▸ OBJETIVO DE LA TAREA
Copia completo y sin ningún cambio el texto sobre el asesinato de una mujer en Merlo que aparece a continuación.

▸ TEXTO DADO
^^^^^^^^

Esta semana empezó con el hallazgo del cuerpo de una mujer asesinada en un descampado de Merlo. La habían violado, la habían golpeado brutalmente y después la descartaron con un palo ensangrentado sobre la cara y una piedra a su lado. El cadáver estaba a solo cuatro cuadras de la casa donde vivía con su pareja. Cuando la policía lo fue a buscar, el hombre no pudo sostener su mentira durante el interrogatorio y confesó su culpabilidad, pero agregó: “Estaba cansado de sus humillaciones”.
En su declaración al momento de ser detenido, Sandro Zárate admitió haber asesinado a su esposa, Sandra Marilin Carricaberri, e intentó justificarse al decir que ya no toleraba que ella le fuera infiel y además la acusó de tomar alcohol con frecuencia.

^^^^^^^^

▸ EXTRACTOS DE DATOS
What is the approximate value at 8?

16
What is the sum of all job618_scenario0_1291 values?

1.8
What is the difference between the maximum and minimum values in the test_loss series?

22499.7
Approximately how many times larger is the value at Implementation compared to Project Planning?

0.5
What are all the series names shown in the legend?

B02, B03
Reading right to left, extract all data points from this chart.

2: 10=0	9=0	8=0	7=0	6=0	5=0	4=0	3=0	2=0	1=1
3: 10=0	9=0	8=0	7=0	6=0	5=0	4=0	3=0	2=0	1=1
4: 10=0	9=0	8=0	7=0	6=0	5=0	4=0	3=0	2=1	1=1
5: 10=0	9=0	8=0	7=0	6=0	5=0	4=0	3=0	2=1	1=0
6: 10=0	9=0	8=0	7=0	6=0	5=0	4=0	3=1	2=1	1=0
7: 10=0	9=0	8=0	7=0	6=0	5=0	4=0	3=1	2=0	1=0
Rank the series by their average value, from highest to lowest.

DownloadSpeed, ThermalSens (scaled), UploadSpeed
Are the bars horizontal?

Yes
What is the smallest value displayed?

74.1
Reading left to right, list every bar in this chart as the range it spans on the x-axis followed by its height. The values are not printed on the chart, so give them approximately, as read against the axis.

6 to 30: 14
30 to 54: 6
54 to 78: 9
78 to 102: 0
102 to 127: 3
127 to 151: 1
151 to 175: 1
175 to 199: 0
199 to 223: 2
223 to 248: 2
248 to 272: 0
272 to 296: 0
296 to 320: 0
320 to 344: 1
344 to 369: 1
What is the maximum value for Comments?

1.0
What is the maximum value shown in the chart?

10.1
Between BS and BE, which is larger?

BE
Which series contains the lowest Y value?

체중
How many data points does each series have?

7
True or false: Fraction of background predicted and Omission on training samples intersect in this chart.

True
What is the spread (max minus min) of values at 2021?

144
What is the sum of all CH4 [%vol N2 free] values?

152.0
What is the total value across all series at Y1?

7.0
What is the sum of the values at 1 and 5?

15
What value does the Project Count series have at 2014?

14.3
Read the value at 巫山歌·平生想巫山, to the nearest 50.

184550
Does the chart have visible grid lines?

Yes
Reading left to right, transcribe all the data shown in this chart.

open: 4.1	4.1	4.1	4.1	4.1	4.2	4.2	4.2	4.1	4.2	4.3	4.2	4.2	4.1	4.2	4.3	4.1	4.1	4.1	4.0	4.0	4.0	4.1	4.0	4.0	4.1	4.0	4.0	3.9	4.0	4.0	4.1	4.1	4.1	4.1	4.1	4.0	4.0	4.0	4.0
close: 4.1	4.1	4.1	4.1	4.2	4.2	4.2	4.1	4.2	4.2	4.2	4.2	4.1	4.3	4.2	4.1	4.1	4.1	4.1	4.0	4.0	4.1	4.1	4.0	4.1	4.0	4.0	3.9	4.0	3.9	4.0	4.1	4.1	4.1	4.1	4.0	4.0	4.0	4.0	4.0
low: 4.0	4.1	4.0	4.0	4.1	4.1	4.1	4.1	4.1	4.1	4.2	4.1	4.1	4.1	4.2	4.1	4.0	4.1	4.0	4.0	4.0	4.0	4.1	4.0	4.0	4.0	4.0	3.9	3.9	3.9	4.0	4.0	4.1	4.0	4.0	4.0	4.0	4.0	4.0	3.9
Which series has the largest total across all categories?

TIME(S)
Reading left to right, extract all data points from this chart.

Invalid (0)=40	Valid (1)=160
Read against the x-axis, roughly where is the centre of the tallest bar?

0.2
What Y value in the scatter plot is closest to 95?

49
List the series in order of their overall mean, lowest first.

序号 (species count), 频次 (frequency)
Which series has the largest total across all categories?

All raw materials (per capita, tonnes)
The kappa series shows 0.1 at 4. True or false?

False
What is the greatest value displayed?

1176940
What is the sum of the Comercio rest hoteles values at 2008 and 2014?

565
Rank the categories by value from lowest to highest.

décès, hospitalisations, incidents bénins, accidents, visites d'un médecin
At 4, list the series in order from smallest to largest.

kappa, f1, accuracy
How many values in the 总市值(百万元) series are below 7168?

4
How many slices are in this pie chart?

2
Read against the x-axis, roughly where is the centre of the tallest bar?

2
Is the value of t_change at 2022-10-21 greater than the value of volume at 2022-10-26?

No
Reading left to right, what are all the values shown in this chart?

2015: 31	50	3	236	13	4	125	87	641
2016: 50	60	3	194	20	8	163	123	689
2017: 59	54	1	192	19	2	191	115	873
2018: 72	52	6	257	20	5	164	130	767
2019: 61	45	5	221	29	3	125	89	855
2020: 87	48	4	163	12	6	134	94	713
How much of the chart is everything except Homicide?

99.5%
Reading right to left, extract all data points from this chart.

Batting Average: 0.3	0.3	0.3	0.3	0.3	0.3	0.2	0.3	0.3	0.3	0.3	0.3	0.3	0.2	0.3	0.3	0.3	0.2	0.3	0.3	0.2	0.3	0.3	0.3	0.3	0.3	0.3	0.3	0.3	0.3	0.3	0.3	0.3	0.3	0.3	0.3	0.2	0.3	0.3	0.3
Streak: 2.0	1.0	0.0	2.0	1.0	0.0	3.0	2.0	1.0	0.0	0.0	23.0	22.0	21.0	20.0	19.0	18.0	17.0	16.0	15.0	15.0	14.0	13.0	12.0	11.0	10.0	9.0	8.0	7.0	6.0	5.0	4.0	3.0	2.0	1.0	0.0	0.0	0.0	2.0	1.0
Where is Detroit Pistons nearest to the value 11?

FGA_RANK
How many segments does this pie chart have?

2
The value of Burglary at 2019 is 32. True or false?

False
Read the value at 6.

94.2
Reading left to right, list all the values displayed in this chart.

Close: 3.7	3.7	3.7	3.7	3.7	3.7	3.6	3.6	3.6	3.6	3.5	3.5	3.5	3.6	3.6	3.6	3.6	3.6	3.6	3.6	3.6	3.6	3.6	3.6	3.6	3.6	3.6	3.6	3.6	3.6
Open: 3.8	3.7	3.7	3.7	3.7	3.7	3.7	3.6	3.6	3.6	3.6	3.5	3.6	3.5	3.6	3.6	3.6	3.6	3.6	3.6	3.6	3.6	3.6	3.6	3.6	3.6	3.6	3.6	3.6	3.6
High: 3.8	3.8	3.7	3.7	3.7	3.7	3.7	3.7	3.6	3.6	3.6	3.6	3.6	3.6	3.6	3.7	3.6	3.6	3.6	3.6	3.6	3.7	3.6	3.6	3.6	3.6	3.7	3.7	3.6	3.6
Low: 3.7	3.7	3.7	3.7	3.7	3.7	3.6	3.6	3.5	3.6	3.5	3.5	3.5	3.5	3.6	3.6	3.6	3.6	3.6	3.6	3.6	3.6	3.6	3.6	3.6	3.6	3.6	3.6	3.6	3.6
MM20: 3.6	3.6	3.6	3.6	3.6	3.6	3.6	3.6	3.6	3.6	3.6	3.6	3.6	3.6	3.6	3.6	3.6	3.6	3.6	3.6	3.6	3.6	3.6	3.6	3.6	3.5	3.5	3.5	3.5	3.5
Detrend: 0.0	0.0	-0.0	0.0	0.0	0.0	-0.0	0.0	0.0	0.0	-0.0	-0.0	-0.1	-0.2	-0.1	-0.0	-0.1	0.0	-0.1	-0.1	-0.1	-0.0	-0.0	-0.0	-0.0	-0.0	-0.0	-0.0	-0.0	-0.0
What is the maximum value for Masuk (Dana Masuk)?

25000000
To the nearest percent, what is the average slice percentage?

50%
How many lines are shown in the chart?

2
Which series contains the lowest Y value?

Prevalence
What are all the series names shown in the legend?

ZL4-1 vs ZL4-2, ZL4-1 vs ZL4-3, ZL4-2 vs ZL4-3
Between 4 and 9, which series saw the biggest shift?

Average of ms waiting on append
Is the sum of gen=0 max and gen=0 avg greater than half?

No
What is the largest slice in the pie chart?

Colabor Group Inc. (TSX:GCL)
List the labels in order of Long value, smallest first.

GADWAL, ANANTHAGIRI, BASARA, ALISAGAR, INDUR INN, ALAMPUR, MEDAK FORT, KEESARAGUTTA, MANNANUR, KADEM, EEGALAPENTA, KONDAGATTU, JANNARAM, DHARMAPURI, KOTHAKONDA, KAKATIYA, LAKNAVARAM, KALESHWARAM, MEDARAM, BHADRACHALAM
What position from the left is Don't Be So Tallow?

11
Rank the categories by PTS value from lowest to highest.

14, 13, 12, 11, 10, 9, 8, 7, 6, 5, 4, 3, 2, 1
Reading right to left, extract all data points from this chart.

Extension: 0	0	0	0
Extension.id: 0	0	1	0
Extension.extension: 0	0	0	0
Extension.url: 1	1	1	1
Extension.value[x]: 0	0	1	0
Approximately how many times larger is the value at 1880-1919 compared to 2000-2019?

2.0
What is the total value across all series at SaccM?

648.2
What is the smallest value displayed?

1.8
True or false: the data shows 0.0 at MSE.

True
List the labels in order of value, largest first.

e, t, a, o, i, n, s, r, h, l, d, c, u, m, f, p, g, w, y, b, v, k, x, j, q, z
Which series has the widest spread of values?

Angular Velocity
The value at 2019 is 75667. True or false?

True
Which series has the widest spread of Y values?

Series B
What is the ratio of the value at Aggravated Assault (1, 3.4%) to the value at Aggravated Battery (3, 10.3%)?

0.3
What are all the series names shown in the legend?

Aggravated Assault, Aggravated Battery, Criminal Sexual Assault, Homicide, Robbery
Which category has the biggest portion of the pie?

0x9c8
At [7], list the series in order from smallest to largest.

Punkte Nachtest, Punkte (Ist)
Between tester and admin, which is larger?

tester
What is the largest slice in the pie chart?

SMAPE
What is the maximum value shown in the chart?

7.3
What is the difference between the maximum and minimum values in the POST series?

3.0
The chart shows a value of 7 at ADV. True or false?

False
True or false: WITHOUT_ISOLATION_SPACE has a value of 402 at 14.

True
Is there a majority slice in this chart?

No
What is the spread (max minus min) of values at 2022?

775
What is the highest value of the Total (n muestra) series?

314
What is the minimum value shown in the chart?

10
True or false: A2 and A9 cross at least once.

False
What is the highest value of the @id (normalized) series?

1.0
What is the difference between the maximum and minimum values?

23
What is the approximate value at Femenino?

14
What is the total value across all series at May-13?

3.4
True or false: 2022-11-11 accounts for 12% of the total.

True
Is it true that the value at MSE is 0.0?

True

^^^^^^^^

▸ RESPUESTA
Esta semana empezó con el hallazgo del cuerpo de una mujer asesinada en un descampado de Merlo. La habían violado, la habían golpeado brutalmente y después la descartaron con un palo ensangrentado sobre la cara y una piedra a su lado. El cadáver estaba a solo cuatro cuadras de la casa donde vivía con su pareja. Cuando la policía lo fue a buscar, el hombre no pudo sostener su mentira durante el interrogatorio y confesó su culpabilidad, pero agregó: “Estaba cansado de sus humillaciones”.
En su declaración al momento de ser detenido, Sandro Zárate admitió haber asesinado a su esposa, Sandra Marilin Carricaberri, e intentó justificarse al decir que ya no toleraba que ella le fuera infiel y además la acusó de tomar alcohol con frecuencia.